Jago eventually left the R’s in October 1974 after a disagreement behind the scenes. But he took immense pride as the Rangers success story continued with Dave Sexton in charge.
“You didn’t have to be too clever to work out that we had assembled a very good squad,” said Jago.
“In my first year up in the First Division, we did very well and finished eighth. We matched all the big boys and beat Arsenal and Chelsea for the first time in our history.
“We had a nice blend of experience - like Frank McLintock and Terry Venables - along with the younger element. So it was a perfect position for me to be in as a manager. I felt that the next stage would be pushing for the upper echelons of the table and perhaps qualifying for European football.
“Then unfortunately I fell out with Jim Gregory. It was the most disappointing day of my life when I resigned at Loftus Road. It was a hellish decision for me to make.

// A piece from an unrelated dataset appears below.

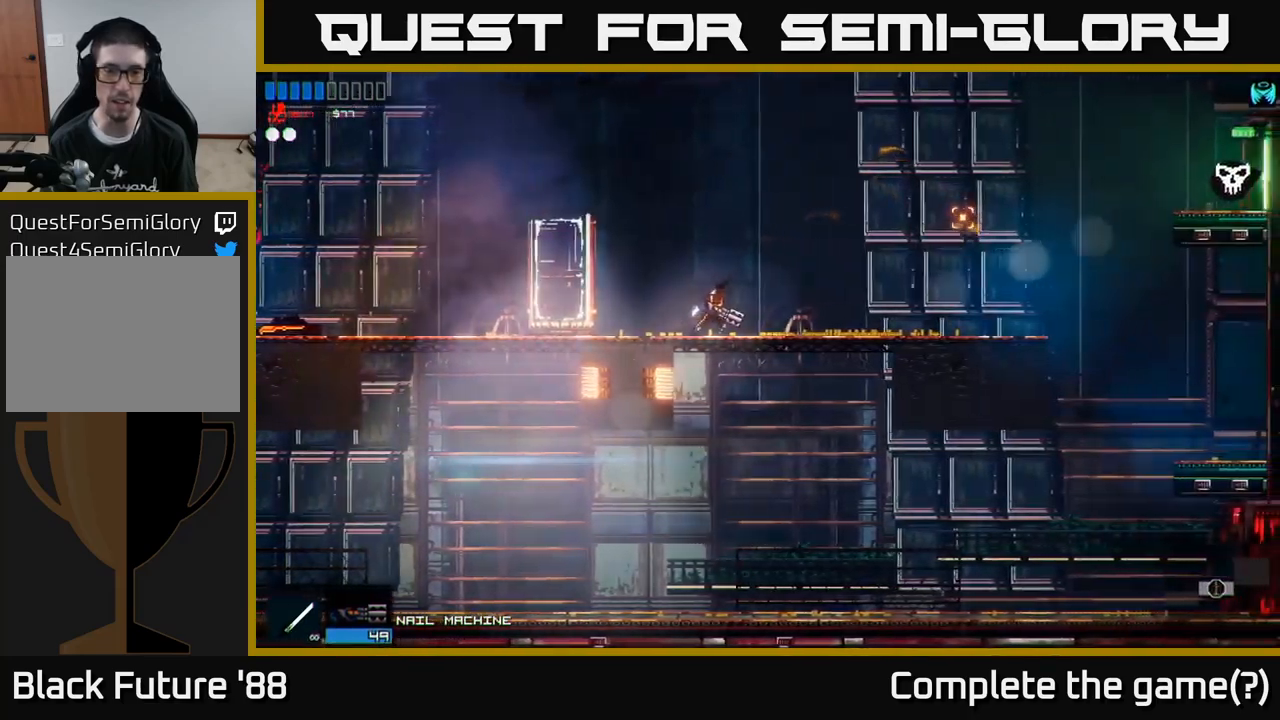
{"buttons": [], "left_stick": "left", "right_stick": "up-right", "events": []}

“So when I walked away, I realised that I was not going to have the opportunity to fulfil my dream for Queens Park Rangers. We had started something, we had built an excellent team and we had gone a long way towards where we were aiming.
“I always knew that the R’s were going to be a top side. Of course the season after I departed, they finished runners-up in the League by a point to Liverpool and then went on a superb UEFA Cup run the following campaign.
“Years afterwards as QPR sustained their status at the highest level, I was able to quietly say to myself ‘I had a little bit to do with that.’ It was nice to see the Rangers become firmly established as a strong club.”
Jago has since had a long coaching career in the USA. And despite being old enough to draw his pension, he still reports for work every day
“I went out to the States in 1978 and so I have been there for more than 30 years. I had six seasons as coach of Tampa Bay Rowdies before joining the Dallas Sidekicks, where I stayed in charge for 18 years. After that, I became Commissioner of the World Indoor Soccer League for three years.
“Nowadays, I am Executive Director of the Dallas Cup, which is by far the most prestigious youth soccer tournament in the whole world. Tournament Manager Randy Jones and I bring in 180 teams from all over the globe. We have had Manchester United, Real Madrid and Chelsea participating in recent times, for example.
“I am 77 years old now and my current role has enabled me to renew a great deal of my old football friendships. Often when I put the phone down after speaking to people over in England, I am almost certain they say to themselves ‘I didn’t know he was still alive!’\
So I continue to have great fun in soccer. I have definitely been very lucky and I have enjoyed great health. My wife June has recovered from cancer so we are very blessed.
“And my blood has always been blue and white for Queens Park Rangers. It has been disappointing to see that the club has not enjoyed the best of fortune in recent years. But let us hope that the current owners can turn it around and put the Hoops where they should be back up in the Premier League.”
Gordon has flown from America (volcanic ash cloud permitting!) to attend today’s match against Newcastle United with his wife. They will be entertained in the Directors’ Box and will also be given a VIP welcome at the QPR Player Of The Year Dinner & Dance this evening.